Eventually I did hook another chub. This fish felt bigger than the first and began to kite strongly across the current. I had hooked the fish almost at the end of the trot, some 30 yards away and because of the length of line and the narrowness of the river, the fish made it to the sanctuary of a far bank snag. That wasn’t part of the plan but I tried to remain confident that the rest of the shoal would’t have been spooked by my schoolboy error. Indeed they hadn’t. On the very next cast I hooked another chub. Which nodded gently before coming free from the hook, a few seconds into the fight. The air turned blue for a second or so. Remain calm. Remain calm, I told myself. I fed more casters and sent the float through the swim. Half a dozen times without a bite. You’ve done it now, you can’t keep losing chub like this but with a vanishing tip, it appeared I had talked another chub into feeling a little pity for this ‘unlucky’ angler. I played the fish with a little more caution this time. But even this didn’t work as once more, after a few seconds, the fish managed to slip the hook. These chub were feeding very finicky.
After losing three fish in a row I thought it best to leave the swim for a few hours and return later in the afternoon. I wandered the banks, visiting swims fished previously and also exploring areas where I have never fished before. Six swims I tried in vain. I couldn’t tempt a bite. I did have a privileged fifteen minutes in the middle of the afternoon whilst enjoying a warm drink and a snack. Sat on the bank, I watched a kingfisher hunting tiny fish from an overhanging branch. Time after time the fish dived sub-surface only to return with a beak full of silver. Eventually he, or she, made its way downstream in a blur of blue and orange. I too decided it was time to make tracks back to the first swim where I planned to fish until dusk and hopefully not lose any more fish.

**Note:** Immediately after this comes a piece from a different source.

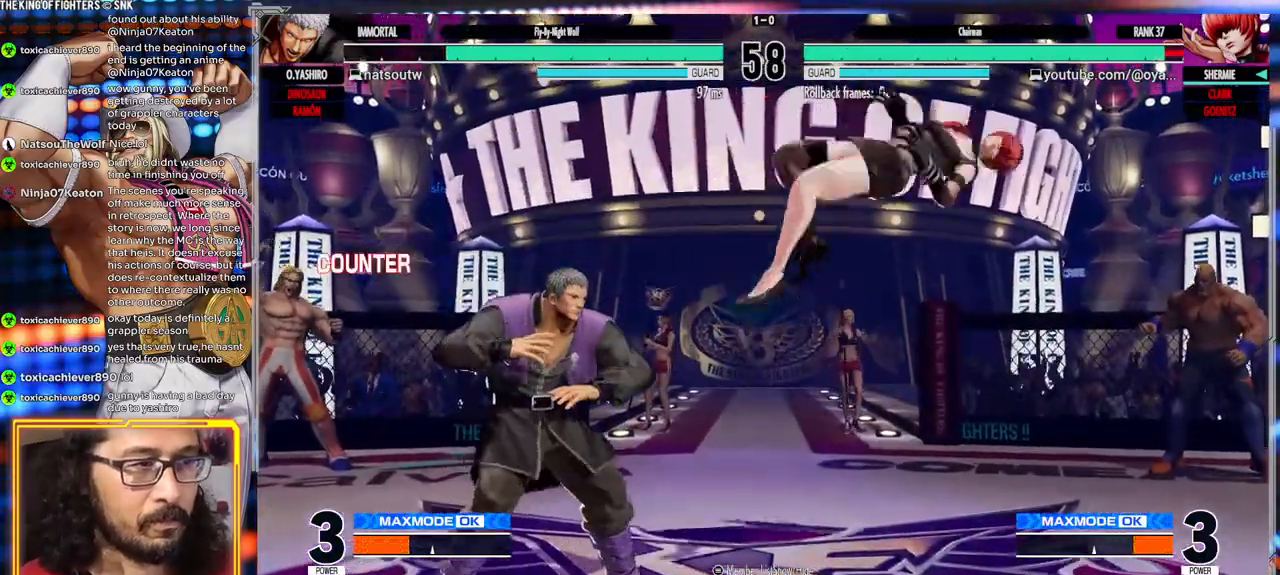
{"dt_ms": 1000, "buttons": [], "left_stick": "center"}
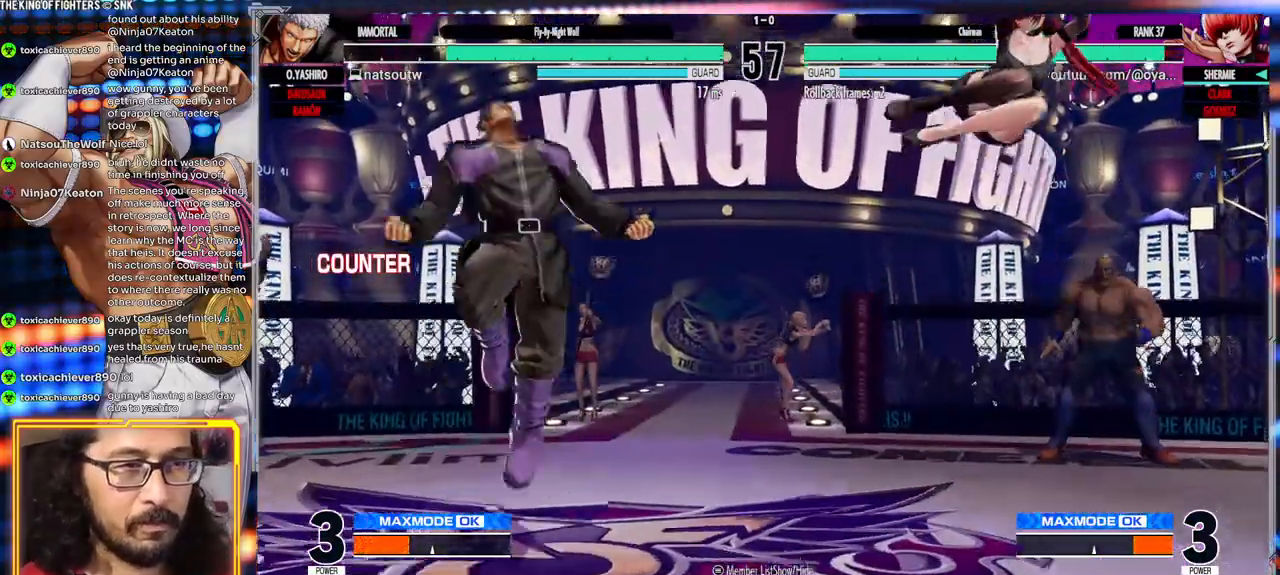
{"dt_ms": 500, "buttons": [], "left_stick": "left", "events": [[183, "left_stick", "right"], [400, "left_stick", "center"], [467, "left_stick", "left"]]}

This time I made fewer mistakes. With the light levels dropping the chub fed with much more confidence. I took five fish in just under an hour with a few small grayling mixed in. The best chub weighing just over four pound. A great fish to take on the float. All too soon the sun sank and the tiny valley where I stood became too dark to see a float. Its a good job really as I could have easily spent another hour or more there. Once again I had been treated to a brilliant days fishing. I think this river likes me.